Em “A liberdade é azul”, Julie (Juliette Binoche) sofre um acidente de carro no qual morrem a filha e o marido, um famoso compositor de música clássica. A narrativa centra-se na tentativa de Julie de superar o trauma da perda e o assédio da mídia para saber mais informações acerca da grande peça sinfônica que o marido estava compondo. No filme, a música, composta por Zbigniew Preisner, se entrelaça com a fotografia marcadamente realçada pelo cromatismo do azul, há a alternância do silêncio para as harmonias complexas, mas o estado de espírito se mantém o mesmo: a tristeza da perda.

No segundo filme da trilogia “A igualdade é branca”, tem-se uma situação inusitada: um polonês se apaixona por uma parisiense sem saber uma única palavra da língua francesa, passa a viver em Paris, sendo, assim, inserido em um contexto totalmente adverso do seu, seja em termos culturais, quanto da língua. O tom cômico do filme surge justamente com a situação de Karol: um estrangeiro em uma cultura que lhe é estranha, questão essa que é o mote da discussão acerca da igualdade não só entre indivíduos, mas também entre culturas muito diferentes: a francesa e a polonesa.

Por sua vez, em “A fraternidade é vermelha” o eixo de modelo das relações humanas é modificado, se compararmos com os outros dois filmes anteriores da trilogia. A narrativa centra-se em Valentine (Irene Jacob), que a partir de uma situação inusitada, acaba atropelando um cachorro de um velho juiz aposentado, que tem o estranho hábito de voyeur, ou seja, adora observar outros indivíduos, tendo ainda como hobby escutar as conversas telefônicas de outras pessoas. Mas na fraternidade há a necessidade de compreensão e a relação do eu com o outro, uma difícil e necessária tarefa. A compreensão mútua se coloca como elemento central da narrativa.

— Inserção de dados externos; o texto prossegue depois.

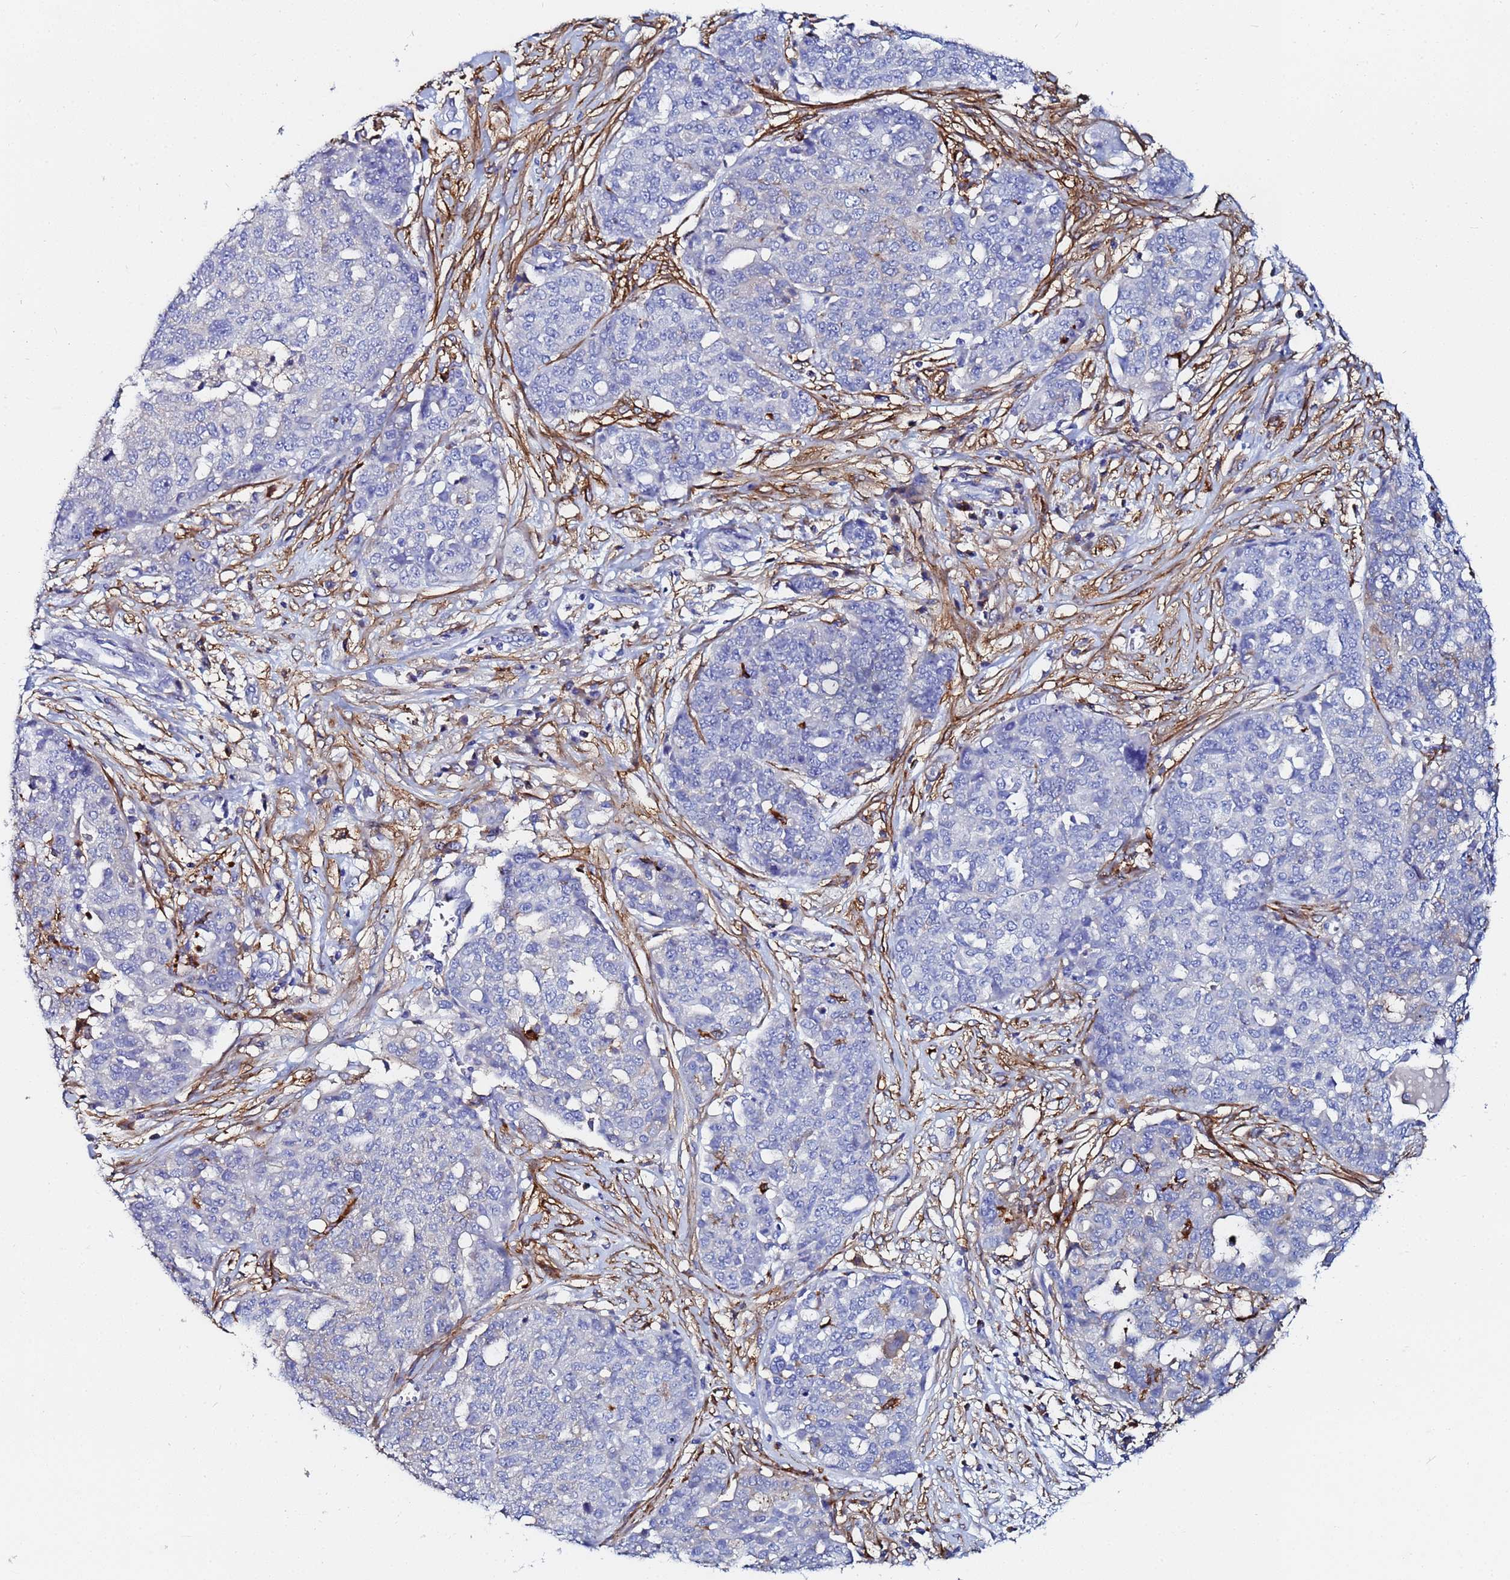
{"staining": {"intensity": "negative", "quantity": "none", "location": "none"}, "tissue": "ovarian cancer", "cell_type": "Tumor cells", "image_type": "cancer", "snomed": [{"axis": "morphology", "description": "Cystadenocarcinoma, serous, NOS"}, {"axis": "topography", "description": "Soft tissue"}, {"axis": "topography", "description": "Ovary"}], "caption": "Ovarian serous cystadenocarcinoma was stained to show a protein in brown. There is no significant staining in tumor cells.", "gene": "BASP1", "patient": {"sex": "female", "age": 57}}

Na trilogia, o azul não representa, em nenhum momento da narrativa, a liberdade, pelo contrário, a cor possui uma função bem nítida, que é a de expressar o estado de espírito de Julie, o que o cromatismo da cor azul representaria por excelência: a tristeza, a agonia, a solidão. Já o branco representaria as situações inusitadas, não um sinal de paz, tranquilidade, igualdade, visto que o conflito nasce justamente da relação estranha, colocada em termos de desigualdade entre duas culturas. Por seu turno, o vermelho expressa a tentativa e a suposta necessidade do ser humano de se relacionar socialmente, em específico mostra a amizade fraternal surgida a partir de uma situação inusitada entre indivíduos com personalidades díspares.

A proposta estética de Kieslowski é apresentar uma trilogia das cores na qual cada uma delas esta ligada a um estado de espírito, ele busca ainda discutir como esse lema de “Liberdade, Igualdade e Fraternidade” se apresenta no final do século XX. A proposta estética fica nítida, pois em cada filme uma das três cores é predominante em relação às outras, como se pode notar principalmente na fotografia e na direção de arte. Assim, dentre as três cores, sempre se sobressai alguma, seja azul, branca ou vermelha. Das três cores: o azul é a tristeza; o branco é desconcerto do mundo e o vermelho é a relação do eu com o outro, portanto, há o conflito com os três lemas da contemporaneidade, não há liberdade, igualdade e fraternidade.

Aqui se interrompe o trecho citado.